» **GIVEN PASSAGE**
____
I listened to all of the healthcare conference call yesterday. It left me with the impression that I've been developing for quite some time. There's not going to be any healthcare reform this year, and probably the best thing we can hope for at this time is no bill at all from Congress. If anything resembling the bill that's now festering in Congress passes, we're going to take longer to recover from its ramifications than will be required to start all over again on a reform effort at some point in the future.
You see, my friends, what is emerging from all this is the sad fact that the problem is us. It's not the President, it's not Congress, it's not the insurance industry, and it's not the pharmaceutical companies. It's us, the American people. And by that I mean that what we say we want isn't attainable.
Now admittedly part of the problem is the brokenness of political institutions. (How long has it been since Congress actually did something constructive as opposed to diddling around the edges with "feel good" legislation?) But the other part of the problem is that the wish list for healthcare reform which has been endorsed by President Obama and echoed widely elsewhere is mathematically impossible. The numbers just don't add up.
Here's what I'm hearing when I piece together all the speeches yesterday:
- universal healthcare
- a single-tiered system with no limits on access or procedures
- no "discrimination" in insurance, i.e. everyone gets insurance at the same cost no matter what the person's health
- no rise in premiums that people are currently paying
- everybody gets to keep their present insurance if they like it
- no "death panels" to decide whether an end-of-life patient qualifies for every conceivable treatment that could possibly work
- no changes to Medicare coverage
There's something uniquely American about this wish list. It's egalitarianism run amok. Other countries don't engage in this kind of wishful thinking.
We've become a society that loves the "blame game." In the conference call yesterday, one of the speakers lamented a friend or relative who had died from brain cancer that had spread to many organs. The speaker said matter-of-factly that the acquaintance died because the insurance company denied treatment in a timely fashion. No, friends, the patient died of cancer. The insurance company may have behaved outrageously, and the delay in treatment may (or may not) have been a factor in the death. But death does happen, and our fantasy that every death is preventable if we just seek out the proper treatment is one of the main reasons that end-of-life healthcare costs in the U.S. dwarfs that of other countries.
____
» **PROVIDED INFORMATION**
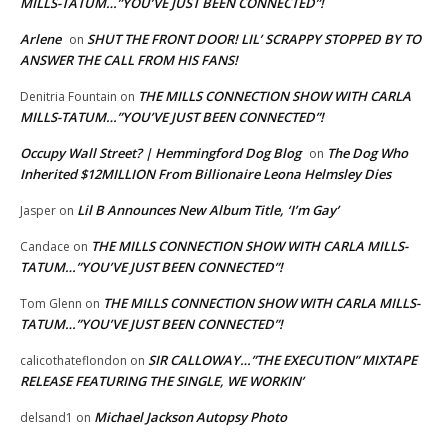
MILLS-TATUM…”YOU’VE JUST BEEN CONNECTED”!
Arlene
SHUT THE FRONT DOOR! LIL’ SCRAPPY STOPPED BY TO
on
ANSWER THE CALL FROM HIS FANS!
THE MILLS CONNECTION SHOW WITH CARLA
Denitria Fountain
on
MILLS-TATUM…”YOU’VE JUST BEEN CONNECTED”!
Occupy Wall Street? | Hemmingford Dog Blog
The Dog Who
on
Inherited $12MILLION From Billionaire Leona Helmsley Dies
Lil B Announces New Album Title, ‘I’m Gay’
Jasper
on
THE MILLS CONNECTION SHOW WITH CARLA MILLS-
Candace
on
TATUM…”YOU’VE JUST BEEN CONNECTED”!
THE MILLS CONNECTION SHOW WITH CARLA MILLS-
Tom Glenn
on
TATUM…”YOU’VE JUST BEEN CONNECTED”!
SIR CALLOWAY…”THE EXECUTION” MIXTAPE
calicothateflondon
on
RELEASE FEATURING THE SINGLE, WE WORKIN’
Michael Jackson Autopsy Photo
delsand1
on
____
» **TASK DIRECTIONS**
Continue the healthcare reform commentary from its last sentence.

» **OUTPUT**
Often we hear it said, "If other countries like Canada and the UK can have universal health care, why can't we?" Well, we of course could have a system like the UK or Canada has, but that doesn't match our wish list. While in the UK last spring I observed that every subway car in London is plastered with ads for private health insurance. The private system runs alongside the public system. It's a much better system than we have in the U.S., but it's a tiered system. The people who buy into the private system get access to care that isn't available to people only in the public system. And that doesn't fit our national myth.
I think the system in the UK is superior to what we have now in the U.S. But to get from here to there, we have to give up some of the things on our wish list. My own opinion is that the most feasible approach is to forego changing the private system and instead build tax-paid "almost free" clinics alongside. Doctors would be on salary, and paperwork would be reduced dramatically. Yes, it would be costly, and yes there would have to be new taxes of some sort to pay for it. But the critics are right in that there's no such thing as a free lunch. And there's something in this for everybody. For the uninsured, it would provide basic medical coverage at minimal cost. And taking the uninsured out of our emergency rooms would benefit hospitals, free up emergency rooms for actually dealing with medical emergencies, and reduce hospital costs for everyone else.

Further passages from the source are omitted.